■ **Trecho fornecido**:
:::::

Por Ives
Gandra Martins.
Os recentes e
trágicos episódios que levaram ao assassinato de 12 dirigentes do jornal
“Charlie”, dedicado a ironizar todas as crenças e costumes, a título de uma
ilimitada liberdade de expressão, traz, novamente, à baila a discussão sobre o
conteúdo desse conceito e o respeito aos direitos alheios, numa democracia,
até por que os direitos naturais e fundamentais à dignidade humana ganham cada
vez mais evidência no mundo atual.
John Rawls, em seu
livro “Justiça e Democracia”, no qual esclarece pontos obscuros de sua “Teoria
da Justiça”, entende que as verdadeiras democracias fortalecem-se com a
predominância das “teorias não abrangentes”. Estas teorias, formuladas na
complexidade das relações humanas e no conhecimento da conjuntura, cada vez
maior, pelos sete bilhões de habitantes do planeta Terra, graças aos meios
eletrônicos de comunicação, de acesso inclusive aos analfabetos, exigem respeito
às teorias contrárias, pois da convivência e diálogo com elas é que resulta o fortalecimento
dos regimes democráticos.

:::::

[Registros de uma fonte de dados]
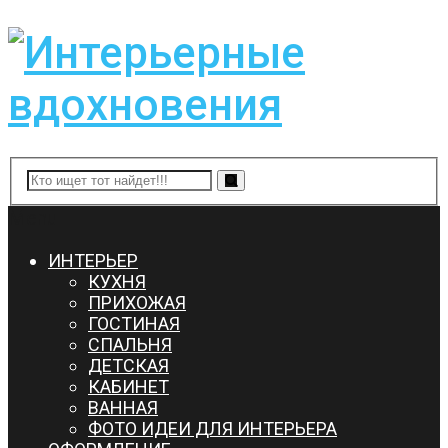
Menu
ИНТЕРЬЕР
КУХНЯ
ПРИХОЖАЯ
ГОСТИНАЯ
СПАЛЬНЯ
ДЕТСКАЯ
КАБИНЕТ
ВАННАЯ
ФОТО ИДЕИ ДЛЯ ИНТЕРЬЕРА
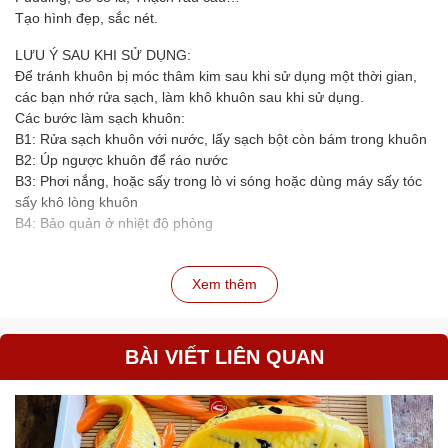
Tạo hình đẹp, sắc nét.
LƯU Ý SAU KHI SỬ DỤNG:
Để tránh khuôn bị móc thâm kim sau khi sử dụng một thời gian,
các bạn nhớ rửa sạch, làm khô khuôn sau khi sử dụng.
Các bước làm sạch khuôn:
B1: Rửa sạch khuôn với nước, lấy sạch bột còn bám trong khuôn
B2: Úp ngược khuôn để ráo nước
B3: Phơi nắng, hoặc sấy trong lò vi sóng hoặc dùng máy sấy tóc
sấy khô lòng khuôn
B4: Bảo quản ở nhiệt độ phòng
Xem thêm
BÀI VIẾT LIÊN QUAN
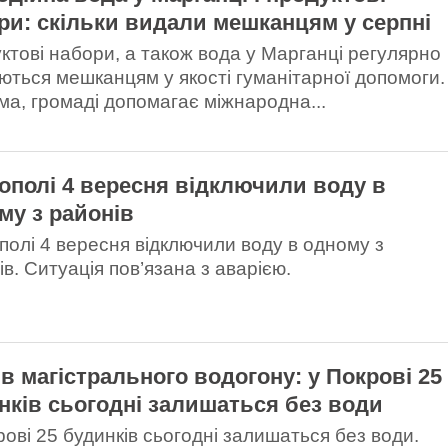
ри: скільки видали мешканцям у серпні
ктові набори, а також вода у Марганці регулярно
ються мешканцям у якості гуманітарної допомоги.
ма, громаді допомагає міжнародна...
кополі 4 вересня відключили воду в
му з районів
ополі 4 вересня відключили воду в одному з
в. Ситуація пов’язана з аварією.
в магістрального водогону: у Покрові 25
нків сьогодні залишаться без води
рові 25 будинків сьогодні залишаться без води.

:::::

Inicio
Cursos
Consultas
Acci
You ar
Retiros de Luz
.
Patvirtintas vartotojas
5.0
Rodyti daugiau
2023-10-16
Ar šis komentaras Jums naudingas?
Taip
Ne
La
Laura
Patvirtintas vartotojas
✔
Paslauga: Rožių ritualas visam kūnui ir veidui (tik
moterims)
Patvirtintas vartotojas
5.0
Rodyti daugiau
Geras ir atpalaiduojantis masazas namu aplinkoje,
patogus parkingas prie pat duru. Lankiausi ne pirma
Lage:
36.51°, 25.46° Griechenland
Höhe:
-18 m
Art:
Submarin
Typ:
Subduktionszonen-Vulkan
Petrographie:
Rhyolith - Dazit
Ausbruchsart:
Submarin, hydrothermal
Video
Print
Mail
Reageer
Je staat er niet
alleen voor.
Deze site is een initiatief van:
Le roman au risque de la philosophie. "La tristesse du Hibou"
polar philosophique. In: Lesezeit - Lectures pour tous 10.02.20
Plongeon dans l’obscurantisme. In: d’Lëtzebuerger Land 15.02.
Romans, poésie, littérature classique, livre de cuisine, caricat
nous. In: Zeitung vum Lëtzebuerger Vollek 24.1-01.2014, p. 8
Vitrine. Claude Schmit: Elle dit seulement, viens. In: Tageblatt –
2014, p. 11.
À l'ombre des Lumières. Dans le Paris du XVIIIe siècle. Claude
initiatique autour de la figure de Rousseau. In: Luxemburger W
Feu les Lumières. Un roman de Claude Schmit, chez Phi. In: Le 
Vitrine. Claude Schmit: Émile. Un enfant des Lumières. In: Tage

:::::

■ **Tarefa 1**: Atualize as entradas entre a linha com "Tạo hình đẹp, sắc nét." e a linha com "рові 25 будинків", incluindo as duas, trocando "khuôn" por "khay" e deixando todo o resto como está. Não coloque as imagens na resposta.
■ **Tarefa 2**: Escreva a continuação do trecho sobre liberdade de expressão a partir da última frase apresentada.
O trecho sobre liberdade de expressão e as entradas são materiais independentes, sem relação entre si.

■ **Resposta 1**:
Tạo hình đẹp, sắc nét.
LƯU Ý SAU KHI SỬ DỤNG:
Để tránh khay bị móc thâm kim sau khi sử dụng một thời gian,
các bạn nhớ rửa sạch, làm khô khay sau khi sử dụng.
Các bước làm sạch khay:
B1: Rửa sạch khay với nước, lấy sạch bột còn bám trong khay
B2: Úp ngược khay để ráo nước
B3: Phơi nắng, hoặc sấy trong lò vi sóng hoặc dùng máy sấy tóc
sấy khô lòng khay
B4: Bảo quản ở nhiệt độ phòng
Xem thêm
BÀI VIẾT LIÊN QUAN
ри: скільки видали мешканцям у серпні
ктові набори, а також вода у Марганці регулярно
ються мешканцям у якості гуманітарної допомоги.
ма, громаді допомагає міжнародна...
кополі 4 вересня відключили воду в
му з районів
ополі 4 вересня відключили воду в одному з
в. Ситуація пов’язана з аварією.
в магістрального водогону: у Покрові 25
нків сьогодні залишаться без води
рові 25 будинків сьогодні залишаться без води.

■ **Resposta 2**:
As “teorias
abrangentes” são sempre tirânicas, ditatoriais, impositivas, visto que a
fastam a coexistência de pontos opostos da cultura, pretendendo uma solução definitiva para todos os aspectos das relações humanas. Seus adeptos só enxergam
a prevalência das próprias idéias. Todas as teorias contrárias devem ser
eliminadas. Na concepção de Rawls, há sempre “um véu de ignorância”, em cada
ser humano, quanto aos infinitos fatores que podem influenciar suas
formulações, principal motivo de convivência entre teorias “não abrangentes”,
nas democracias. Nenhum cidadão é senhor supremo da verdade.
Ora, a “liberdade
de expressão” é um direito fundamental, cláusula pétrea na Constituição
Brasileira (art. 5º inciso IV), assim como, a meu ver, também o é a liberdade
da imprensa (art. 220 da Lei Suprema “caput”). Há necessidade, todavia, de
não se confundir “liberdade de expressão” com “irresponsabilidade de
manifestação”, para que não se transforme a “liberdade”, sem “responsabilidade”, em uma espécie de “vaca sagrada indiana”. Intocável.
No Brasil, o
exercício da liberdade de expressão tem levado a distorções profundas. De um
lado , pretende-se considerar qualquer piada sobre homossexuais – há projetos de
lei e reivindicações neste sentido - profunda violência à dignidade da pessoa
humana, com potencial delitivo superior ao homicídio, latrocínio, agressões,
atentados à propriedade, roubo, furto, estelionato, peculato etc. O mesmo se
diga em relação à raça negra, chegando-se ao cúmulo de pretender-se proibir a
circulação de livros de Monteiro Lobato, a pretexto de que neles haveria conotações
racistas!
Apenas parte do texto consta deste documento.